Amsterdam Falafel is a falafel and french fries shop located at 1830 14th St NW and 2425 18th St NW, with an additional location at L’Enfant Plaza. The photos here are from the 14th Street location, but I have actually been to the 18th Street location more often. Those who know me well know that I am extremely picky about falafel. I spent a summer in Amman, Jordan and became addicted to the falafel at three places: Hashem, Al-Quds Falafel, and Abu Jbara. Afteem Falafel in Bethlehem is also
Hashem in Amman, one of my favorite places in the world.
world-class. My falafel snobbery is to the point where I prefer Jordanian falafel to the subtly different Israeli falafel. Normally, I absolutely hate falafel in the US. But Amsterdam Falafel is actually pretty good. To some degree, what one considers good falafel is a matter of personal taste, related to what goes into the batter (how much parsley, for instance- I prefer no parsley in my falafel). But there are also some basic rules for how not to totally f*ck up falafel.
- It MUST be FRIED. There is a place I’ve seen in Penn Station in New York called “Chickpea” with the tagline “always baked, never fried.” It makes me want to vomit in disgust.
- It MUST be FRESH. The best falafel in the world isn’t good once it’s been sitting out for more than a few minutes. If you go to a falafel place and the falafel comes out of a bin from behind the counter and not fresh out of the fryer, you’re getting inadequate falafel.
- It should be COOKED THROUGH (not gooey on the inside) but also moist and NOT BURNED TO A CRISP.
The falafel at Amsterdam Falafel.
Fortunately, Amsterdam Falafel follows all of these rules. There are a large number of toppings, though I tend to be a purist and just stick to a couple veggies like tomatoes and onions and top it with some tahini and garlic sauce. This is a matter of country by country preference- Israelis tend to prefer to load their falafel with all sorts of pickles and other accouterments, while Jordanians stick to minimal toppings. I don’t really get why it has an Amsterdam theme (everyone in the Middle East, especially Israelis and Palestinians, are constantly arguing about who had falafel first, but they can all agree it wasn’t the Dutch). It does have a cool Amsterdam “coffee shop” vibe, though, which is fun. Overall, this is a good place to grab a quick, relatively inexpensive bite, and it makes good drunk food as well.

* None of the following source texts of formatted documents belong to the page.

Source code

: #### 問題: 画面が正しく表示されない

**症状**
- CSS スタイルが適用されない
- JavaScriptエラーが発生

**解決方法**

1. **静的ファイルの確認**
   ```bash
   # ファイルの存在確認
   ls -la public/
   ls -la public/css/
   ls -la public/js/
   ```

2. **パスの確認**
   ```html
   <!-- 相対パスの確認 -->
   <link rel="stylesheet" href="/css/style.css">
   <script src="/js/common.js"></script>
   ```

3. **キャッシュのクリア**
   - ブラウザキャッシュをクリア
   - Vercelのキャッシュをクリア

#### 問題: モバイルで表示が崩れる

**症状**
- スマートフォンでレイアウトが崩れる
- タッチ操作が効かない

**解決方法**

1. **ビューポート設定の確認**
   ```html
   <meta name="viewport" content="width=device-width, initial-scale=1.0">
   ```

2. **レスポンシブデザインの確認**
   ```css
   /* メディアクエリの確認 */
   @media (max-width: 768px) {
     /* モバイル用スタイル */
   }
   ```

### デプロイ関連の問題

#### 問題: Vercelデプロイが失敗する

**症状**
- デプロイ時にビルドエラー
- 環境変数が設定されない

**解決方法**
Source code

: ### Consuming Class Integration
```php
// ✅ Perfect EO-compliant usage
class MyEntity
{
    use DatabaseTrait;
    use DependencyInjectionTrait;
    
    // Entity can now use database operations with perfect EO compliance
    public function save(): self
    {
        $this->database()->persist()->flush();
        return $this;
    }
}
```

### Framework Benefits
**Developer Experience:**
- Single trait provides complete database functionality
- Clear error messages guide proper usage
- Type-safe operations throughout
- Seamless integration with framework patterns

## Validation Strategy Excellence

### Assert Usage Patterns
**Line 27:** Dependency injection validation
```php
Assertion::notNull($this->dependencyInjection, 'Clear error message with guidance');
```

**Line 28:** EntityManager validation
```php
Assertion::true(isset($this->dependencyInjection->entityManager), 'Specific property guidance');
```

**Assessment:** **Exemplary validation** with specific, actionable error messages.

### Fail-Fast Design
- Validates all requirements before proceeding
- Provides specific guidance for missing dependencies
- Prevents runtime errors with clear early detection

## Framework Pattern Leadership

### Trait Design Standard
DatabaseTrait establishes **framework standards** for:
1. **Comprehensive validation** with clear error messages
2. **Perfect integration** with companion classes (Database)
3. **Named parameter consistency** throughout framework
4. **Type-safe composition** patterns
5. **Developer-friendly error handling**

Ben’s Chili Bowl is a DC classic with multiple locations (in Rosslyn, on H St NE, and in National Airport), but the one and only original is located at 1213 U Street NW. Ben’s is famous for its chili (duh) and its chili half-smokes, which are basically jumbo loaded chili dogs with mustard and onions. They really are delicious and Ben’s has updated its options in recent years, adding veggie chili and a veggie half smoke. Ben’s also has several flavors of shakes which are good too. Ben’s is one of the most iconic places in DC and has been in operation since 1958; it survived both the race riots of 1968 at the crack epidemic of the 1980s. It retains its 1950s charm and plays Motown classics. This is a place that everyone living in DC must visit at least once (even Obama has enjoyed a Ben’s half-smoke) and it is a great place to bring visitors to show them something quintessentially DC.